**INFORMATION SHOWN**
----
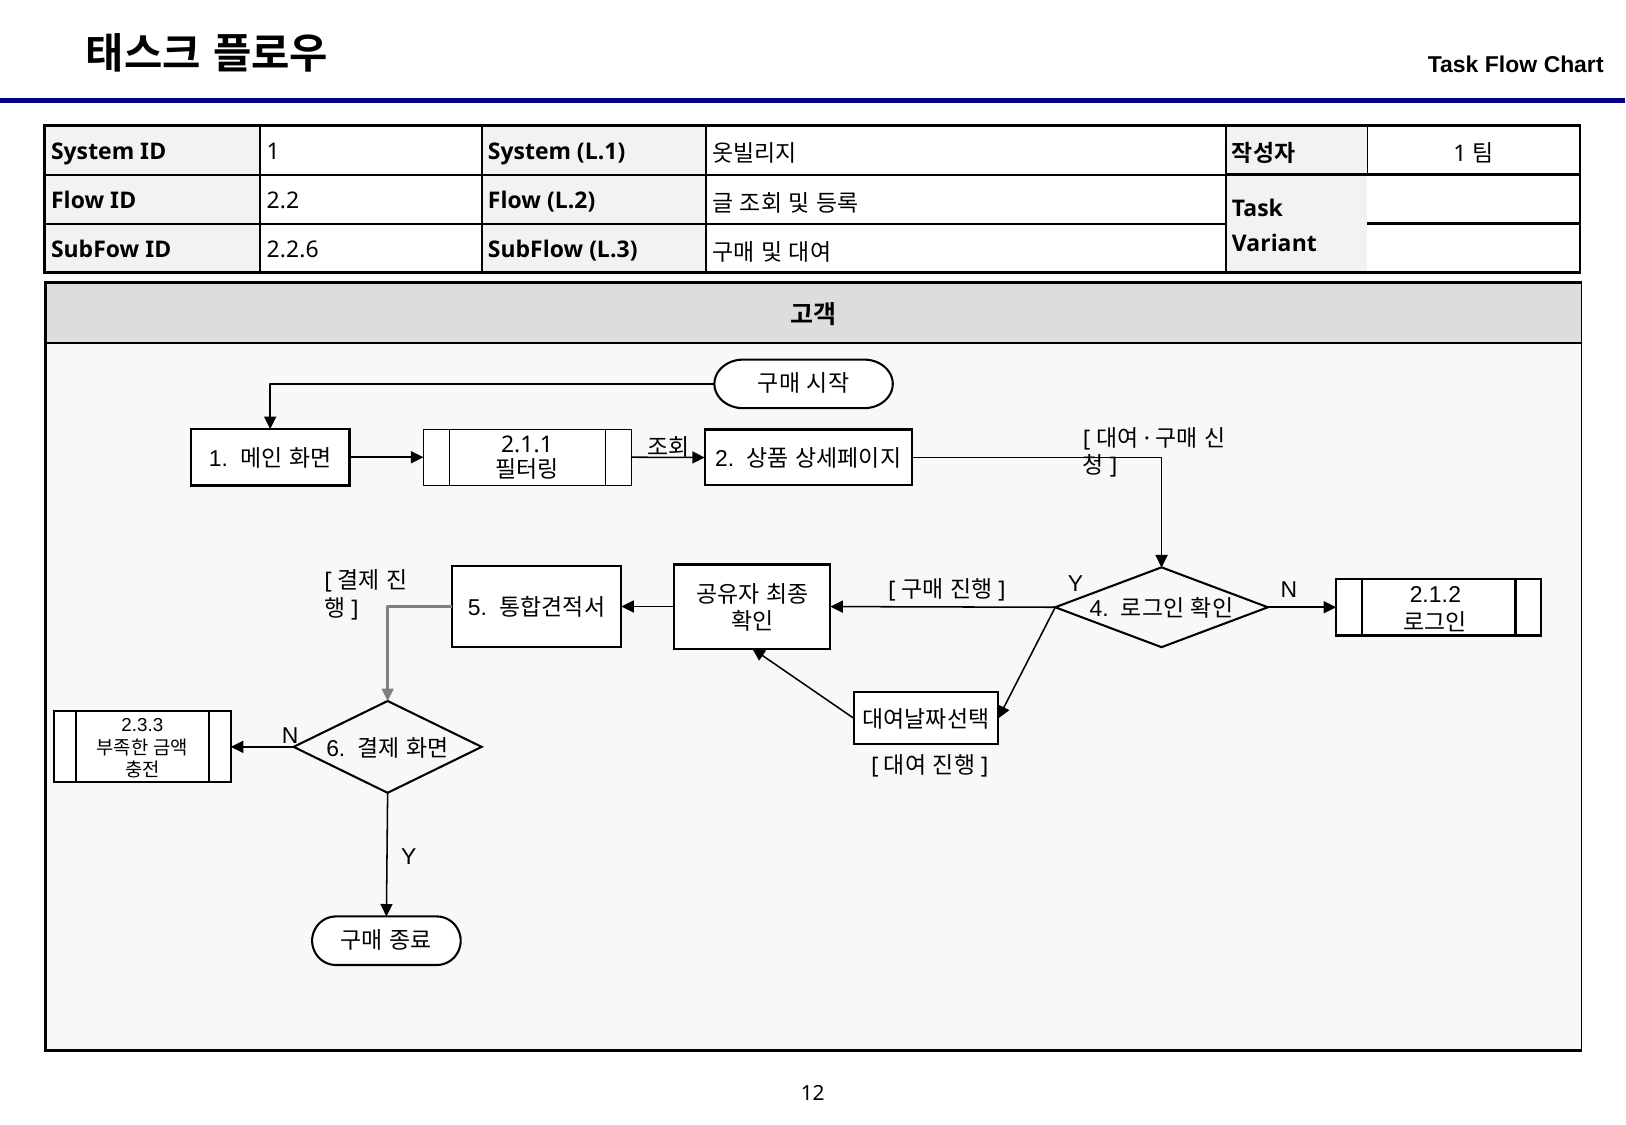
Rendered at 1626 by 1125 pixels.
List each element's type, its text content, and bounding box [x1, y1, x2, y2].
----
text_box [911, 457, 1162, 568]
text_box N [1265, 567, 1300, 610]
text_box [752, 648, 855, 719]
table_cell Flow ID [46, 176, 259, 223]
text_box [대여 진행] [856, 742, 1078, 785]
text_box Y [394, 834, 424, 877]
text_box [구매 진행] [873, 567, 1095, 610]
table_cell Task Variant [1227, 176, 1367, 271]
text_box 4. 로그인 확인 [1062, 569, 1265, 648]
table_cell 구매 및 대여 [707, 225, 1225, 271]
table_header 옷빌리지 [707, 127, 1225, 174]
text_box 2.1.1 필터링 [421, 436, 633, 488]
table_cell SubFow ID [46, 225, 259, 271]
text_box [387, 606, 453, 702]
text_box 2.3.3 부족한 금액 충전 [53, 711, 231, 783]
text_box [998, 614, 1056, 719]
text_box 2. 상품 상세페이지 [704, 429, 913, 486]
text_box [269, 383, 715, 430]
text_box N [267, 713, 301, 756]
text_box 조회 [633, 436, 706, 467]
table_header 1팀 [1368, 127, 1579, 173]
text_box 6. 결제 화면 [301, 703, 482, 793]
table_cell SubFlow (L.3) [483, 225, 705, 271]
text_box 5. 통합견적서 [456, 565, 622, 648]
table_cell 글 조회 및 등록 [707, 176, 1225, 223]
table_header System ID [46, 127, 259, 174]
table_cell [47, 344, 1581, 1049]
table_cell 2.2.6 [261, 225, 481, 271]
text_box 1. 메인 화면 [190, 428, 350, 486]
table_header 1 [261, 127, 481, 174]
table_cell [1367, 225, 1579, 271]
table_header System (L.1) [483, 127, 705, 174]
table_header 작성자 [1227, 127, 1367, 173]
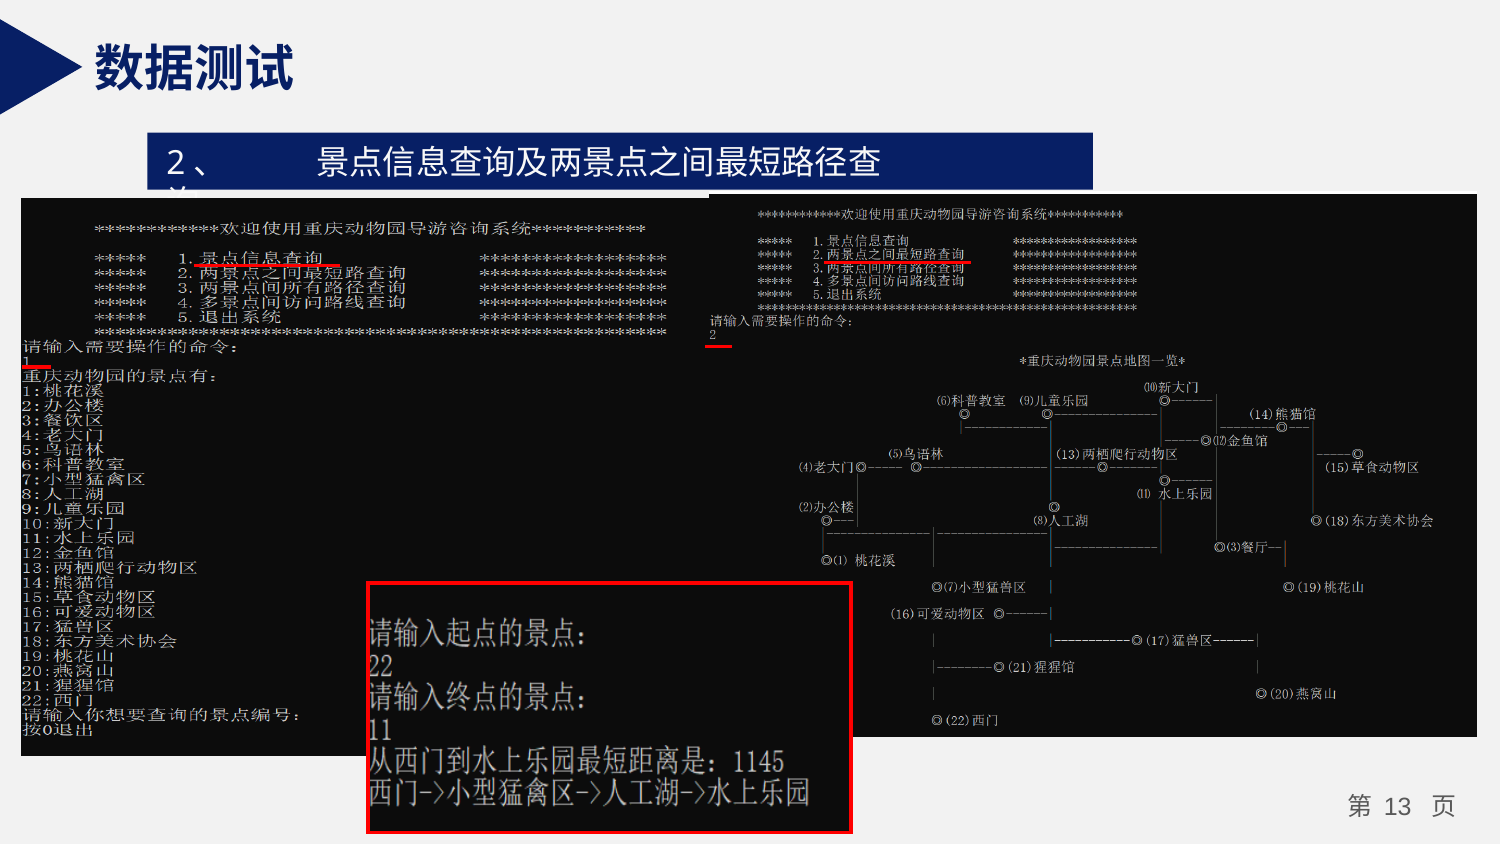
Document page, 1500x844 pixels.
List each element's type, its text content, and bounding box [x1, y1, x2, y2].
----
**ABOUT THIS EXERCISE**
Scan the listing for the string "pixels", then copy every line where it appears.

**YOUR RESPONSE**
Rendered at 1626 by 1125 pixels.
Document page, 1500x844 pixels.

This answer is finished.